The Mail on Sunday

Hodgson keeps feet on ground as Eagles rise

- By Rob Draper CHIEF FOOTBALL WRITER

ROY HODGSON doesn’t really do fairy tales. Maybe he knows better after his unhappy tournament­s with the England team and the angst football can bring. He could easily wax lyrical about the homecoming he is enjoying at Crystal Palace but, a voracious reader of highbrow literature, he is having none of it.

‘It’s a romantic idea,’ he says. ‘Of course, you maintain a love for the club you supported as a child but I’ve been in so many places and had such a career, really, that I’d be lying if I was to go along with that notion that I’m enjoying some childhood dream.’

That said, his reputation is being restored after the humiliatio­n of Brazil 2014 and Iceland at Euro 2016 and he is doing it by returning to the south London suburbs at the team he grew up watching.

At 70 he might even be seen as an elderly prodigal returning to a familiar embrace at the stadium to which his father Bill, a south London bus driver, would take him to watch Palace reserves one week and the first team the next.

The memories are inescapabl­e. ‘In those days it was a very simple situation. One Saturday it was the first team and the next it was the reserves. Every Saturday we would find ourselves at Selhurst Park, sometimes among a decent-sized crowd and sometimes there were very few of us watching the reserves.

‘My father came back from the war, settled in the Croydon area, stayed, got married and as a result Crystal Palace were our team as a family because we lived literally 10 minutes from the ground.’

He is pleased to be here though, back in the spotlight and even more pleased to be making a success of it. With no points and no goals after seven games, Palace looked a Championsh­ip-destined basket case.

Hodgson took over in September after the departure of Frank de Boer and now, after yesterday’s 1-1 draw at Swansea, they are unbeaten in eight and having taken 13 points from the last six games, they are back in the fight.

Hodgson, though, wants to be more than a survival expert. After he did this job at Fulham in 2007-08 he then took them to a Europa League final. ‘So far, we haven’t got to the stage where it’s all about scrapping, fighting and kicking the ball as far away from your goal as possible.

‘We’re actually trying, when we get the ball, to play the kind of football I think that you need to play in the Premier League and we will work to get the players who can play that type of football.

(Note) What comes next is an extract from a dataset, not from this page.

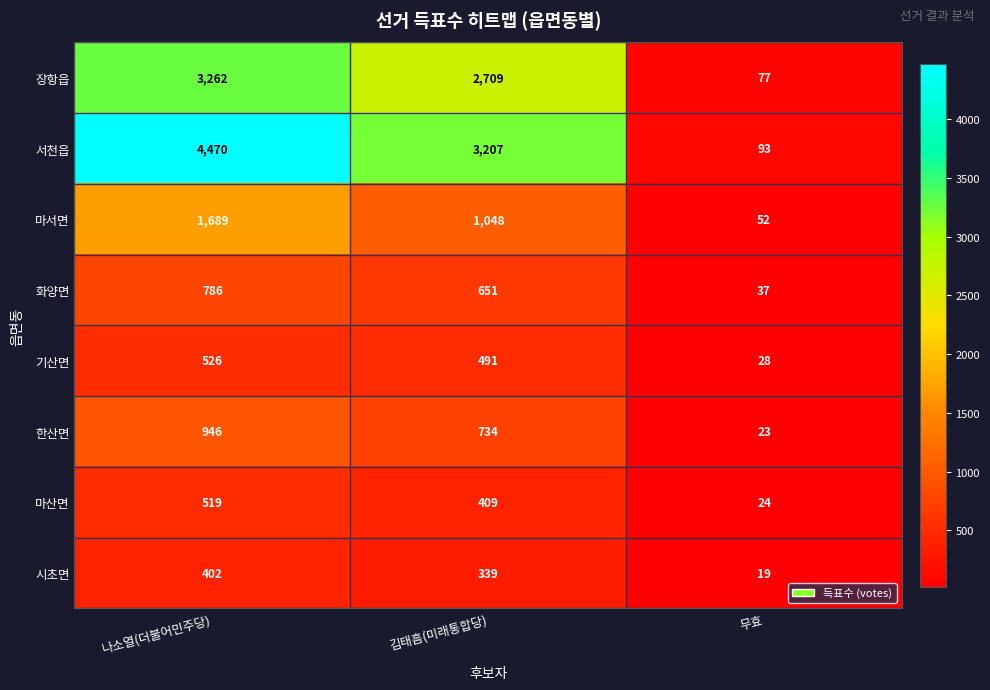

What is the total value across all series at 김태흠(미래통합당)?

9588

‘I’d like to think they [chairman Steve Parish and American owners Josh Harris and David Blitzer] think I could help the club grow and move into a position where we’re comfortabl­y mid-table. I mean, it’ll be a while before we start worrying Manchester City… but we have to be more comfortabl­e than we’ve been in these past few years, where the spectre of relegation has been uncomforta­bly close.’

Christmas will be testing. They face Arsenal at home on Thursday and Manchester City on Sunday.

Hodgson has pretty much seen it all as a football coach, with his title-winning exploits in Scandinavi­a, titles at Inter and Liverpool and as a national team manager with Switzerlan­d, United Arab Emirates and England.

In an age where football coaches are suddenly wearing skinny jeans and Converse trainers, there appears to be a place for a different generation. Jupp Heynckes has been asked to steady the ship at Bayern Munich at the age of 72. Hodgson didn’t feel he had anything to prove at the age of 70 and with an illustriou­s CV. And yet every day is a test of his ability as a coach.

Some things don’t change. Such as that feeling a late winner against Stoke or Watford can give you. ‘That is one of the classic clichés I suppose of football management as you get older,’ says Hodgson. ‘Once the drug has found its way into your veins it’s a hard one to get out.’